■ EXERCISE DETAILS:
Copy out all of the data below word for word, omitting the pictures.
▼
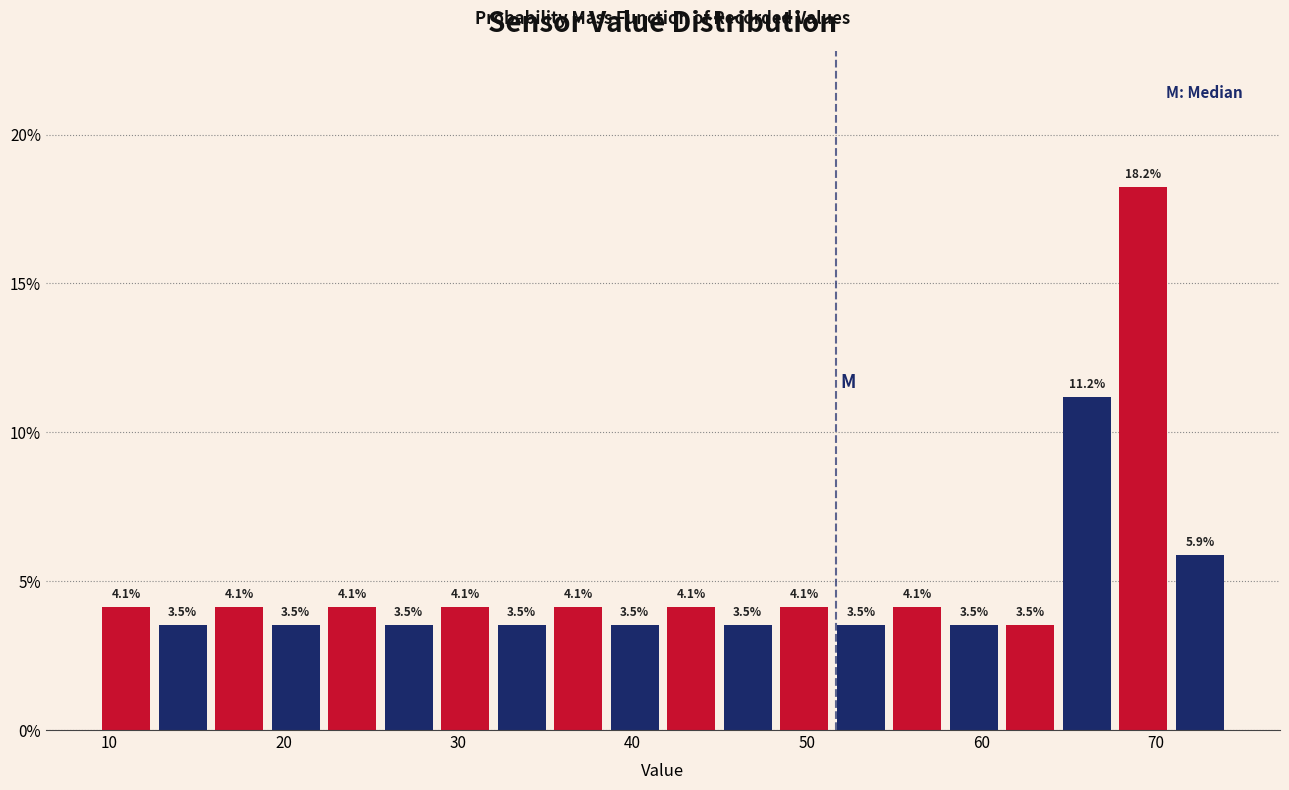

Around what value on the x-axis is the tallest bar? Give the approximate position of its centre, as read against the axis.

69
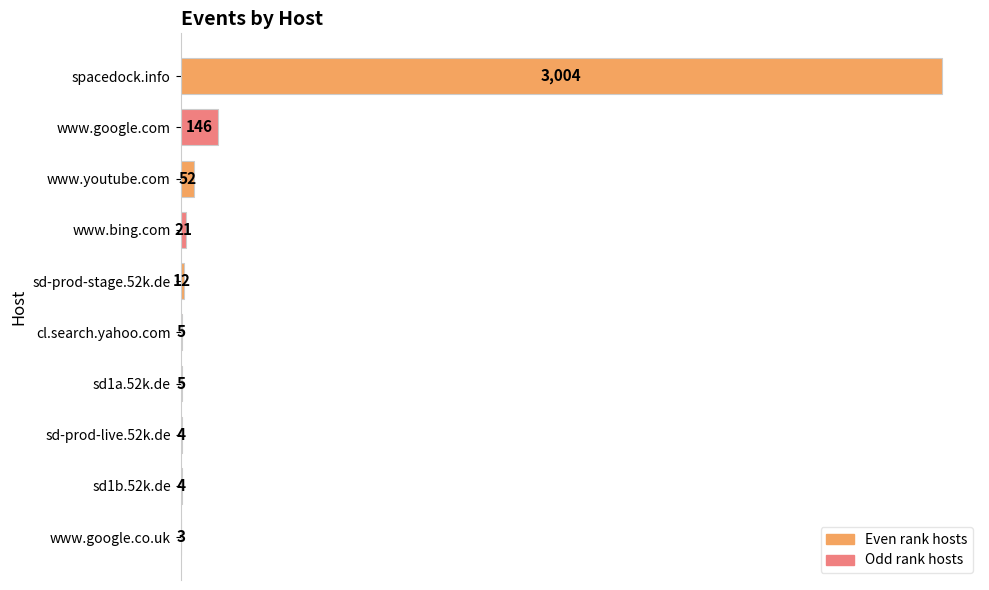

Reading top to bottom, extract all data points from this chart.

spacedock.info=3004	www.google.com=146	www.youtube.com=52	www.bing.com=21	sd-prod-stage.52k.de=12	cl.search.yahoo.com=5	sd1a.52k.de=5	sd-prod-live.52k.de=4	sd1b.52k.de=4	www.google.co.uk=3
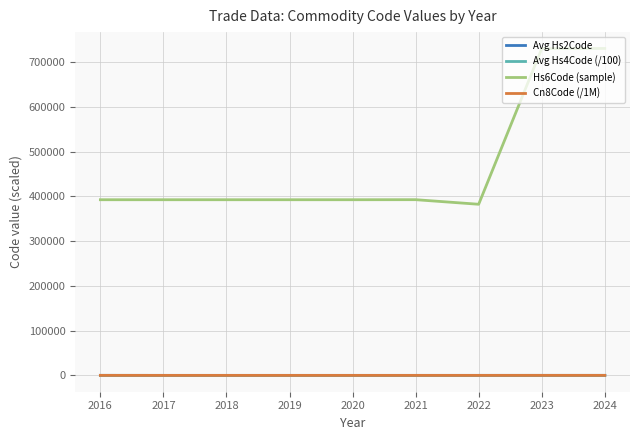

What is the maximum value shown in the chart?

730661.0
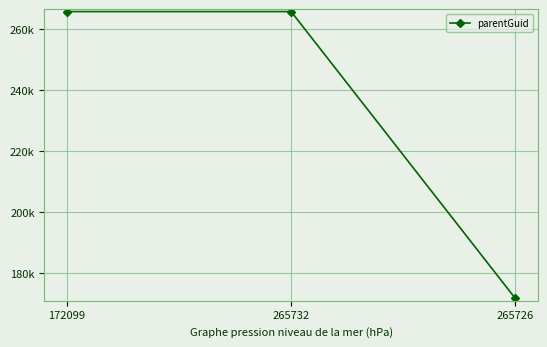

Where is the data nearest to the value 218744?

172099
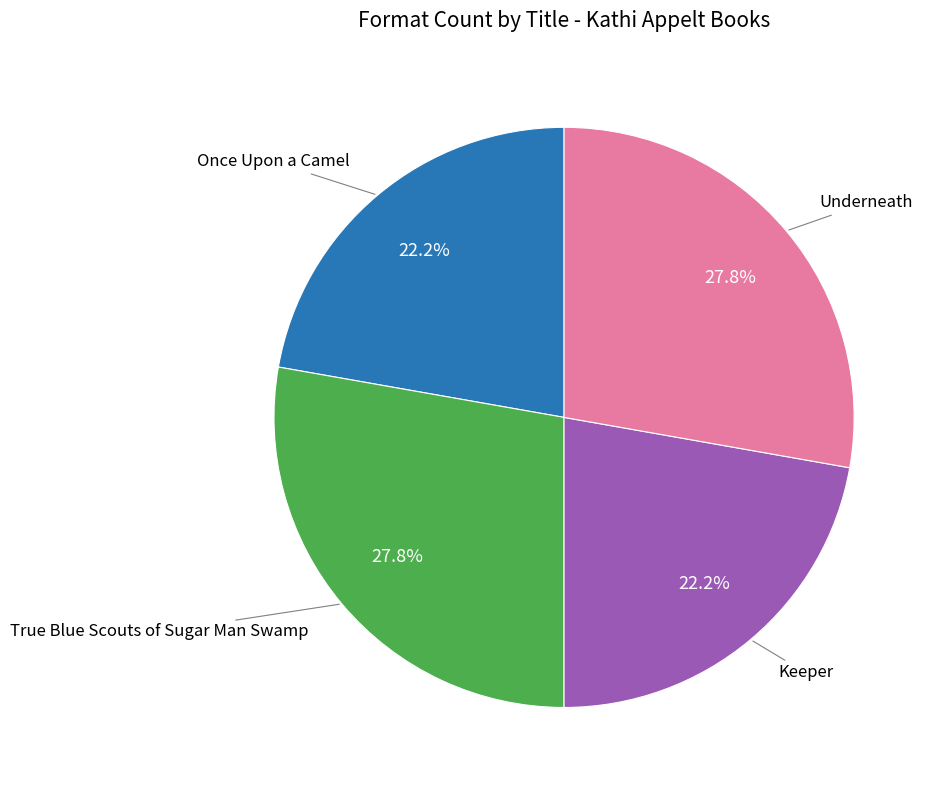

Is there any slice that represents more than half of the pie?

No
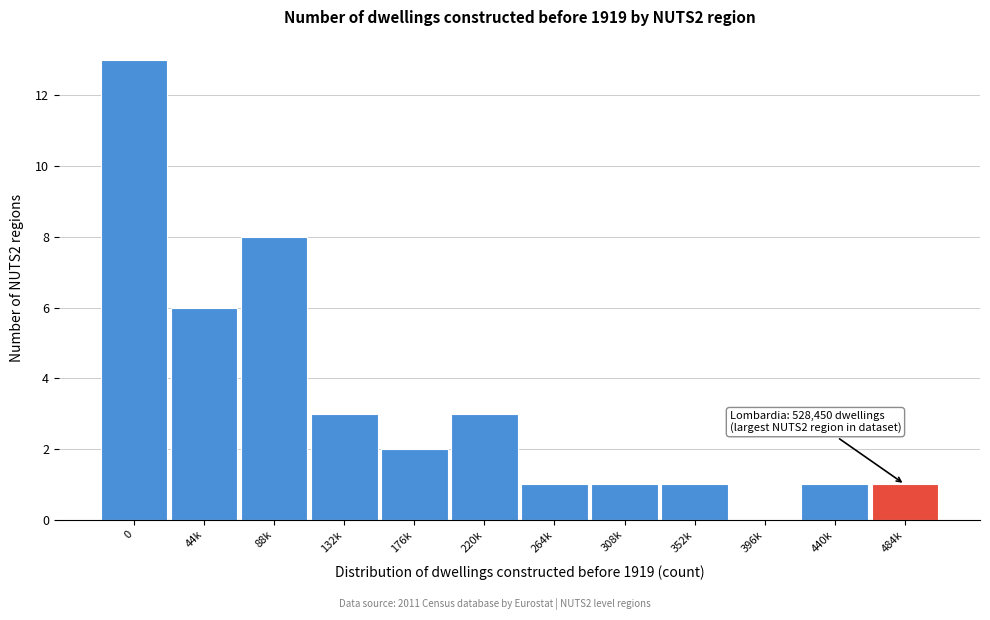

Reading right to left, what are all the values shown in this chart?

484k=1	440k=1	396k=0	352k=1	308k=1	264k=1	220k=3	176k=2	132k=3	88k=8	44k=6	0=13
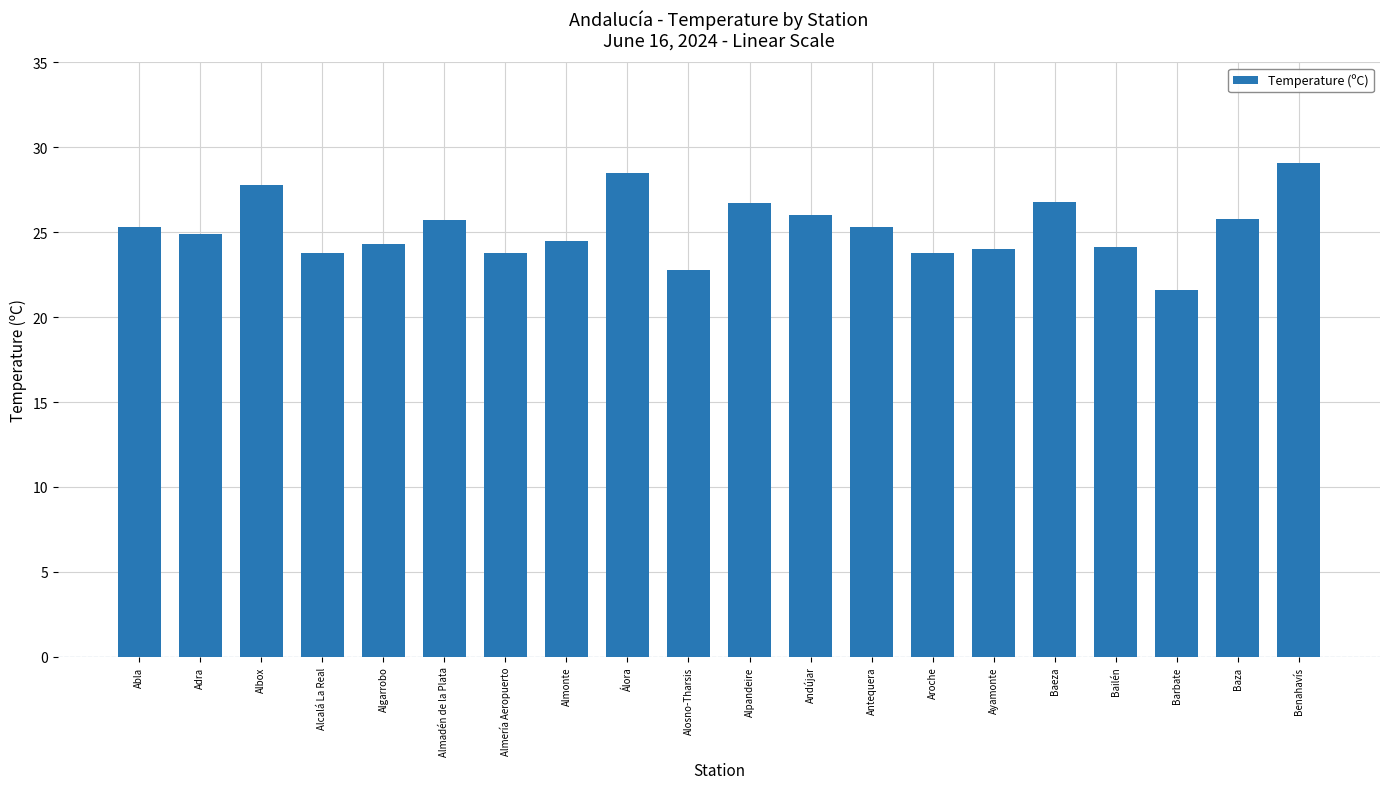

What is the greatest value displayed?

29.1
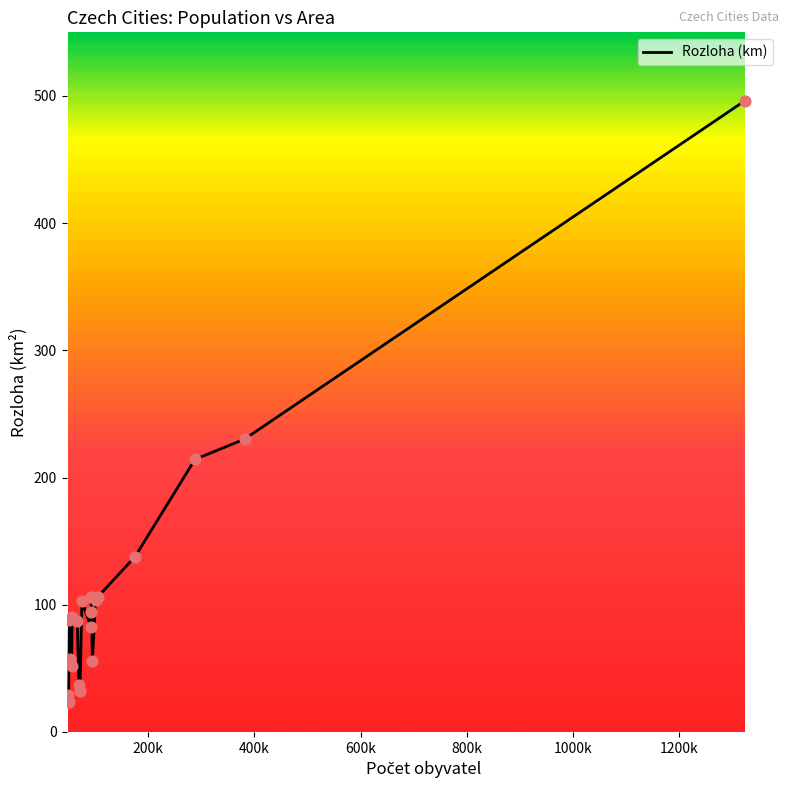

What is the difference between the maximum and minimum values?

472.4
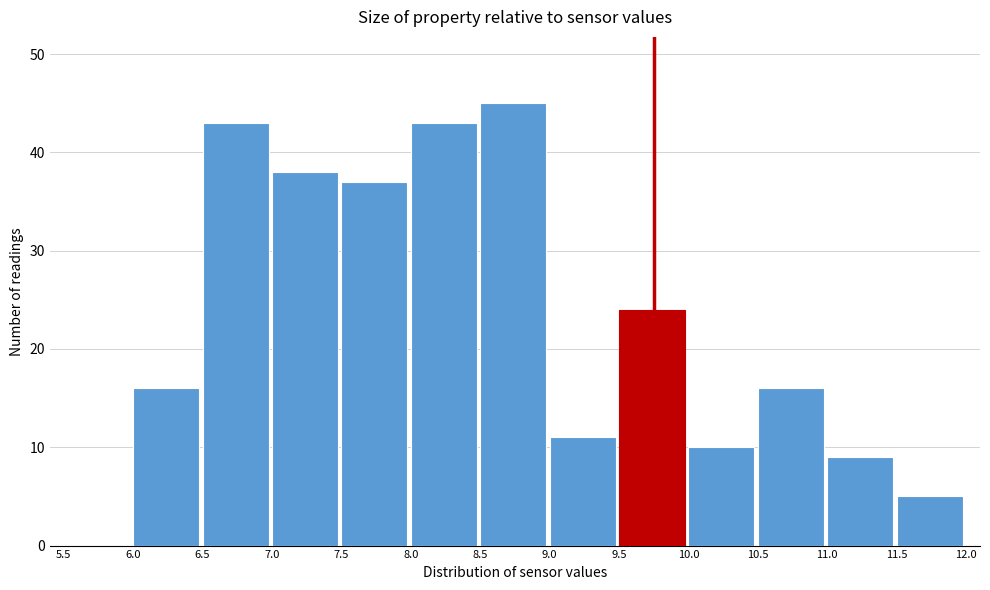

Reading left to right, transcribe this chart: for each bar, give the range it covers on the x-axis and its height. The values are not printed on the chart, so give them approximately, as read against the axis.

5.5 to 6.0: 0
6.0 to 6.5: 16
6.5 to 7.0: 43
7.0 to 7.5: 38
7.5 to 8.0: 37
8.0 to 8.5: 43
8.5 to 9.0: 45
9.0 to 9.5: 11
9.5 to 10.0: 24
10.0 to 10.5: 10
10.5 to 11.0: 16
11.0 to 11.5: 9
11.5 to 12.0: 5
▲
■ YOUR RESPONSE:
Around what value on the x-axis is the tallest bar? Give the approximate position of its centre, as read against the axis.

69

Reading top to bottom, extract all data points from this chart.

spacedock.info=3004	www.google.com=146	www.youtube.com=52	www.bing.com=21	sd-prod-stage.52k.de=12	cl.search.yahoo.com=5	sd1a.52k.de=5	sd-prod-live.52k.de=4	sd1b.52k.de=4	www.google.co.uk=3

What is the maximum value shown in the chart?

730661.0

Where is the data nearest to the value 218744?

172099

Is there any slice that represents more than half of the pie?

No

Reading right to left, what are all the values shown in this chart?

484k=1	440k=1	396k=0	352k=1	308k=1	264k=1	220k=3	176k=2	132k=3	88k=8	44k=6	0=13

What is the greatest value displayed?

29.1

What is the difference between the maximum and minimum values?

472.4

Reading left to right, transcribe this chart: for each bar, give the range it covers on the x-axis and its height. The values are not printed on the chart, so give them approximately, as read against the axis.

5.5 to 6.0: 0
6.0 to 6.5: 16
6.5 to 7.0: 43
7.0 to 7.5: 38
7.5 to 8.0: 37
8.0 to 8.5: 43
8.5 to 9.0: 45
9.0 to 9.5: 11
9.5 to 10.0: 24
10.0 to 10.5: 10
10.5 to 11.0: 16
11.0 to 11.5: 9
11.5 to 12.0: 5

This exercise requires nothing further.